— Ладно, как скажешь. Тогда как поступим? Уходим в порт? Если помнишь, батискаф еле дышит, придется убить время на снаряжение и ремонт. К тому же непонятно, как выходить по причальным трубам, пробираться через заграждения на слоне Барьера.
— Ты опять ноешь, Ол. Я тебе говорю — все получится. Кто проверял преграды в последний раз? Сети наверняка давно сгнили, врата тоже. Нам придется потрудится и понервничать, да. Но я знаю подходящий шлюз, где сможем причалить. Никто не станет задавать вопросов, помогут при необходимости.
— Просто не нравится идея с возвращением на древнем гнилом батискафе. Много чего может пойти не так.
— А идти по тоннелям, где бродят Вестники, тебе, получается, нравится?..
— Тогда как поступим с искателем? Как приказывал Лиам?

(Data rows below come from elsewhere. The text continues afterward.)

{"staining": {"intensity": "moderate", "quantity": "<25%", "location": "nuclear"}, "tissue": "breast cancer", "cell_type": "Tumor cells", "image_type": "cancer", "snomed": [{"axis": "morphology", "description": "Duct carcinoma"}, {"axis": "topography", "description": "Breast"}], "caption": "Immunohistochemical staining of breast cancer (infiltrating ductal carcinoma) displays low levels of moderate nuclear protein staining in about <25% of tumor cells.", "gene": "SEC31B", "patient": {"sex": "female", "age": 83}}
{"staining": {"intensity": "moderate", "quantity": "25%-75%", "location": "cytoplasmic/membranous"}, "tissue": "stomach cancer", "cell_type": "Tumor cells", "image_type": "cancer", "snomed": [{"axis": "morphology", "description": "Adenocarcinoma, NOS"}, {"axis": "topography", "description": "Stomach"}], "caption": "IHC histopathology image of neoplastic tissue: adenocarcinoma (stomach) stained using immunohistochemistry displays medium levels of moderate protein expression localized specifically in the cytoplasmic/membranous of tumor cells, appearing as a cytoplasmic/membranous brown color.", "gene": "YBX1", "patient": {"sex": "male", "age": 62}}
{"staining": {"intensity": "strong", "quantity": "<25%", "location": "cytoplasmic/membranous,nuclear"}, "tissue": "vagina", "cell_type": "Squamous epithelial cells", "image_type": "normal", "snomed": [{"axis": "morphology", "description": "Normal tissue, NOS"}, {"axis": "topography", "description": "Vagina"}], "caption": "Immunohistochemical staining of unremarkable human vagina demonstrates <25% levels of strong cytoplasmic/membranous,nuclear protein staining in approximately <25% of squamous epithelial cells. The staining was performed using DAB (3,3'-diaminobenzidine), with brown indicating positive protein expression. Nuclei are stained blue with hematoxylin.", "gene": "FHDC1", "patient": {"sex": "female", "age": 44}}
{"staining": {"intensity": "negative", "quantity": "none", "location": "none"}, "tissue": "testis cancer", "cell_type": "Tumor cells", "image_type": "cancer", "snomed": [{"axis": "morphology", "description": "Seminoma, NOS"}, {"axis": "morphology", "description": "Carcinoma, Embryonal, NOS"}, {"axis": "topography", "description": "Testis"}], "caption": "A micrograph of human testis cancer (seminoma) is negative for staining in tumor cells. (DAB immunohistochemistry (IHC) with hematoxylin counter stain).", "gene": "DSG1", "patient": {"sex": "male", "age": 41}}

Рядом со мной послышалось тяжелое сопение, шелест одежды. За шиворот ухватили и поволокли к выходу. Но через секунду здоровяка остановила реплика Моры:
— Подожди.
— Думаешь, пригодится? — с сомнением прогудел детина. — У меня в целом к мальку нет претензий. Лиам советовал повременить до выхода из Лимба. Если придется отбиваться от Вестников, может и сгодится на что.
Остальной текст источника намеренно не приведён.